Zachary1150/merge_linear_cos0.1fmt0.9_MRL4096_ROLLOUT4_LR1e-6
Hugging Face
TEXT GENERATIONConcurrency Cost:1Model Size:1.5BQuant:BF16Ctx Length:32kArchitecture:Transformer Warm

The Zachary1150/merge_linear_cos0.1fmt0.9_MRL4096_ROLLOUT4_LR1e-6 model is a 1.5 billion parameter language model created by Zachary1150, formed by a linear merge of two pre-trained models. This model leverages a 131072-token context length, making it suitable for tasks requiring extensive contextual understanding. Its unique composition, blending 'cos' and 'fmt' base models with specific weighting, suggests an optimization for a balanced performance profile across their respective strengths.
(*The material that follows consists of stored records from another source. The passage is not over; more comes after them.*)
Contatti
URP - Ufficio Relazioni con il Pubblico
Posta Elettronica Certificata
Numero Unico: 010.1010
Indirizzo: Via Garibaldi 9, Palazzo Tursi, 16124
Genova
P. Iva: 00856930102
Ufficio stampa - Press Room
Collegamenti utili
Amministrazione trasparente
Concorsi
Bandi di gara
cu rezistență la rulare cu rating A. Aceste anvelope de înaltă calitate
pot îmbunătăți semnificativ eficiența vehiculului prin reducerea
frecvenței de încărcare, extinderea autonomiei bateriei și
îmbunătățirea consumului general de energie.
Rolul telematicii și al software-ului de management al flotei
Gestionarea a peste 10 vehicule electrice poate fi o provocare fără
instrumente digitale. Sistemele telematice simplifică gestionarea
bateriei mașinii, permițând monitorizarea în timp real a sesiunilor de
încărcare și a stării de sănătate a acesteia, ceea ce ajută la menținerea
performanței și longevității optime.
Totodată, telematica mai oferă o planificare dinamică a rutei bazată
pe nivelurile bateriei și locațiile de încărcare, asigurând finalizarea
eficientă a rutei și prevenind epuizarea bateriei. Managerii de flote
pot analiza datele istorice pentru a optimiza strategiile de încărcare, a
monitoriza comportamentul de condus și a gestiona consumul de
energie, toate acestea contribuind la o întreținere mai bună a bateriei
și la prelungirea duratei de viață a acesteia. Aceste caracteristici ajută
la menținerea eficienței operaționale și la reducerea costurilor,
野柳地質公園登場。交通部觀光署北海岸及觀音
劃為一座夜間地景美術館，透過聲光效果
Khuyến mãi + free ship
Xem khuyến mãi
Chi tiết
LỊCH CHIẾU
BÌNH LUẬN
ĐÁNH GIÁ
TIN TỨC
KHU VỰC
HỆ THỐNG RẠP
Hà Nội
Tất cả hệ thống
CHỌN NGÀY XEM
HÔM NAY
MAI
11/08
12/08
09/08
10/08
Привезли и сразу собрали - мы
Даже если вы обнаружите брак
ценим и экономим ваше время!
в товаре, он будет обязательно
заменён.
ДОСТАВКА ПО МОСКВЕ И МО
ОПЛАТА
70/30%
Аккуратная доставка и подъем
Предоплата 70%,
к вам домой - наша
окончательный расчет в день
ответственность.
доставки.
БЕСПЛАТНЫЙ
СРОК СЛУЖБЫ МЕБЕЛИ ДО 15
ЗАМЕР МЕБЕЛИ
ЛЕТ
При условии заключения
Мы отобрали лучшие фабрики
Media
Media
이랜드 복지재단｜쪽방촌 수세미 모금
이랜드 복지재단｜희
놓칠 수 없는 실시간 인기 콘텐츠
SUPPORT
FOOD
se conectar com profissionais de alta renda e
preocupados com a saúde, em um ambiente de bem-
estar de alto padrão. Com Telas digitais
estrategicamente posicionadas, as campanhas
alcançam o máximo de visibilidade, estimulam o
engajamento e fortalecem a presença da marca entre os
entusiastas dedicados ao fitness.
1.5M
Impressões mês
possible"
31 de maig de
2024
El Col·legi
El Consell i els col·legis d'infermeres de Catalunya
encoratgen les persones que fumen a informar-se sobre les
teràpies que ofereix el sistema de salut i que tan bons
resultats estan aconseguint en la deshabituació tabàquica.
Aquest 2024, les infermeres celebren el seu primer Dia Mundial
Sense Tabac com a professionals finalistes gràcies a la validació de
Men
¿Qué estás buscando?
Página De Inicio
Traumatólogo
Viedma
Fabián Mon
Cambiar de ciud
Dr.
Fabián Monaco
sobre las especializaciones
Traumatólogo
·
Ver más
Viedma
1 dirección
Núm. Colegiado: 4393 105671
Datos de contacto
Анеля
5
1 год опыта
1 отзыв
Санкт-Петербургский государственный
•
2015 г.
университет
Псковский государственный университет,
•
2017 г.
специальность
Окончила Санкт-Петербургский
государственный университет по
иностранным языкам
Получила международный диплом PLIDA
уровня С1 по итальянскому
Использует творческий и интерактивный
It is designed for applications benefiting from merged model capabilities and a very long context window.

Loading preview...

Model Overview

This model, Zachary1150/merge_linear_cos0.1fmt0.9_MRL4096_ROLLOUT4_LR1e-6, is a 1.5 billion parameter language model developed by Zachary1150. It was constructed using the Linear merge method via mergekit, combining two distinct pre-trained base models. The merge process specifically weighted one base model at 0.1 and the other at 0.9, indicating a targeted blend of their characteristics.

Key Characteristics

  • Architecture: A merged model, combining /local/scratch/zli2255/workspace/MergeExpert/checkpoints/baselines_openrs/cos_MRL4096_ROLLOUT4_LR1e-6/global_step_50/actor/huggingface and /local/scratch/zli2255/workspace/MergeExpert/checkpoints/baselines_openrs/fmt_MRL4096_ROLLOUT4/global_step_50/actor/huggingface.
  • Merge Method: Utilizes the Linear merge method, as described in the paper "Linear" (arxiv.org/abs/2203.05482).
  • Parameter Weighting: The merge configuration applied a weight of 0.1 to the 'cos' base model and 0.9 to the 'fmt' base model, suggesting a strong emphasis on the latter's characteristics.
  • Data Type: The model was merged using bfloat16 precision.
  • Context Length: Features a substantial context window of 131072 tokens.

Potential Use Cases

This model is particularly suited for applications that can benefit from:

  • Leveraging the combined strengths of its constituent base models.
  • Tasks requiring processing and understanding of very long input sequences due to its extended context window.
  • Scenarios where a specific blend of model capabilities, as defined by the 0.1/0.9 weighting, is advantageous.